Kenyataan Pahit dari Mustahiq Kelurahan Kuin
Demikian pula dengan program bantuan peduli sesama yang dilakukan Rumah Yatim Banjarmasin. Tak lama berselang dari pembagian sembako, Deni bersama tim gerilya menyambangi Kelurahan Kuin, Kecamatan Banjarmasin Utara. Terletak di bantaran Sungai Barito, masyarakatnya rata-rata hidup di bawah garis kemiskinan.
Seperti 10 orang mustahiq Rumah Yatim Banjarmasin kali ini. rata-rata mereka hidup sendiri atau dengan anaknya. Di usia renta, mereka tidak produktif, dan ada yang tinggal bersama anak mereka yang berpenghasilan tidak menentu. Selain itu ada juga yang mengandalkan dari belas kasihan tetangganya. Kalau yang masih bekerja, ada yang menjadi buruh, pemulung, atau pedagang kecil.
Program santunan peduli sesama ini merupakan program yang berasal dari pusat, menargetkan mustahiq yang sangat membutuhkan. Dalam hal ini, Deni mengaku melakukan survey dengan terjun langsung melalui cara yang cukup unik, yang disebutnya sebagai operasi senyap. Ya, baginya layaknya sebuah investigasi, ia dengan mengerahkan timnya ikut serta menyaksikan kenyataan yang apa adanya.
Itulah mengapa, Deni menekankan pentingnya proses survey dengan menggali informasi apapun dari langsung dari masyarakat. Salah satunya, isu yang beredar tentang bantuan dari lembaga sosial yang tidak tepat sasaran karena kondisi yang manipulatif. Mendengar hal ini, Deni mengambil inisiatif berbeda dari yang biasanya dilakukan.
“Kami mendapat informasi dari warga kalau dulu pernah ada salah satu penerima bantuan sosial dari golongan mampu, malah statusnya mantan pegawai. Ini kan sungguh miris ya, makanya saya inisiatif melakukan survey dengan operasi ini,” ujar Deni tegas.
Ia mengaku puas dengan usahanya memperoleh keakuratan dari kondisi mustahiq yang sebenarnya. Bantuan ia serahkan langsung pada mustahiq yang tersebar di 10 rt.
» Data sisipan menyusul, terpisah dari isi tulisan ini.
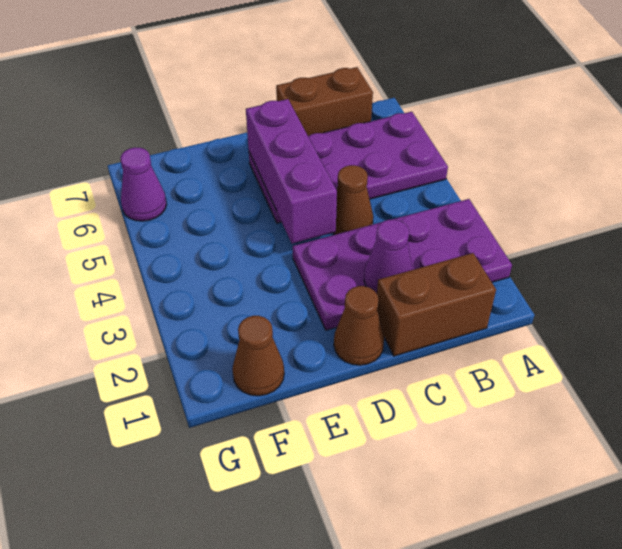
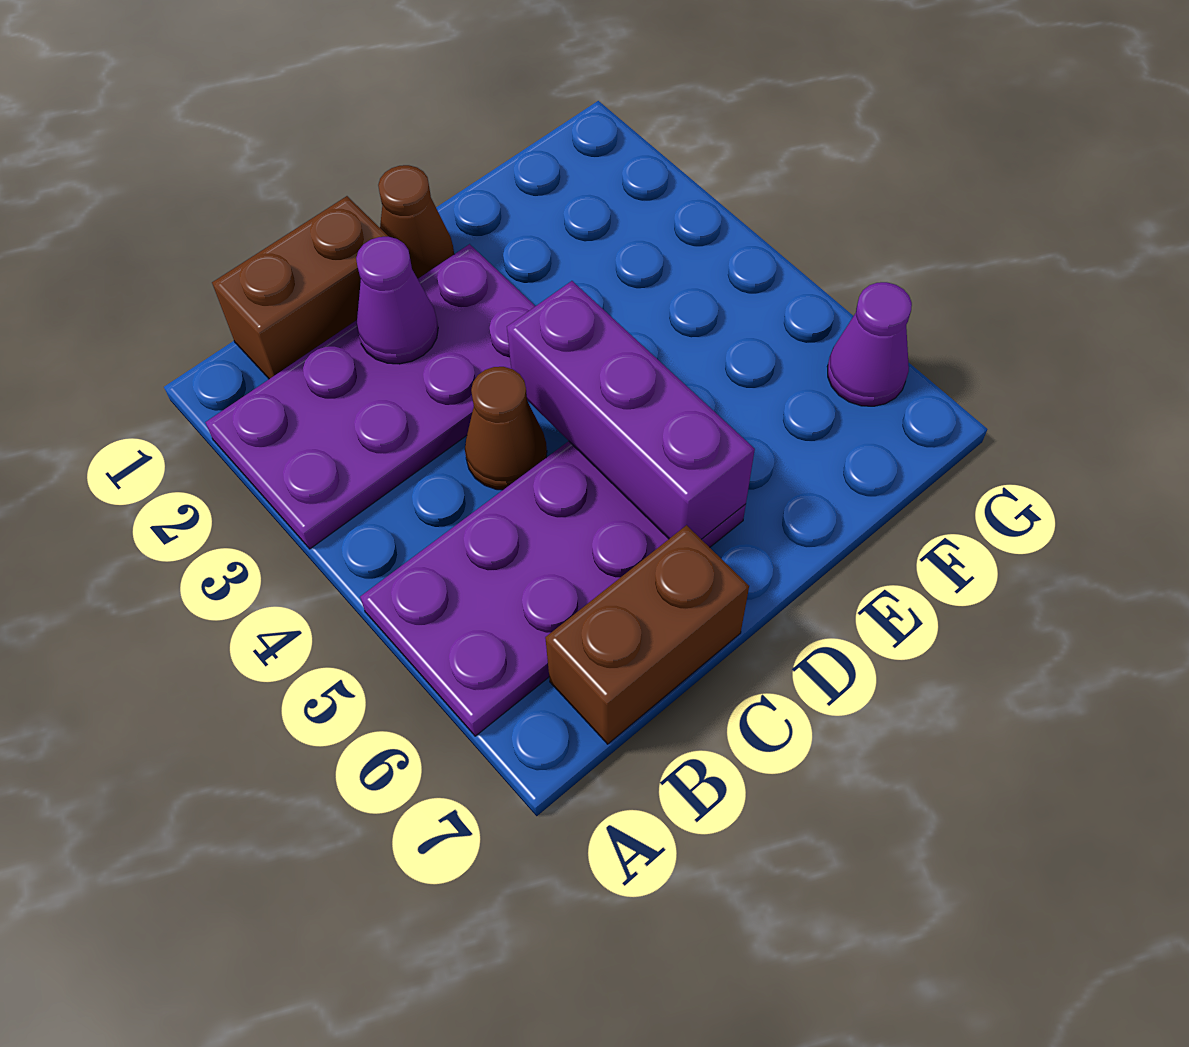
brown cone F1 level 1 -> none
Mereka semua berusia lansia dengan keadaan rumah yang sungguh tidak layak ditempati.
“Apa yang kami temukan sangat menyedihkan, rumah, kalau bisa disebut sebagai rumah, jauh dari standar tempat tinggal,” katanya sedih.
Walau mengaku puas, ia tak memungkiri ada kendala tersendiri saat member bantuan uang tunai tersebut. Salah satunya kendala komunikasi, karena usia lanjut, diantara mereka ada yang pikun, dan tidak mengerti bahasa Indonesia, dan kurangnya pendengaran.
Meski begitu, Deni dapat menangkap dari ekspresi mereka yang menunjukkan rasa terima kasih dan syukur. Keharuan yang tak terucap ini mewakili seluruh beban yang selama ini tak tertanggungkan. Selama ini mereka tersisih dari perhatian pemerintah.
Melihat hal ini, Deni berharap program ini lebih luas menjangkau kaum papa dimanapun. Bahkan, ke tempat-tempat tak terduga, seperti sekolah dan tempat lainnya. Selain berbentuk uang tunai, akan diberikan pula bantuan logistik lainnya. Sehingga penerima manfaat tidak hanya anak asuh saja, tapi dapat fokus membantu masyarakat umum yang membutuhkan.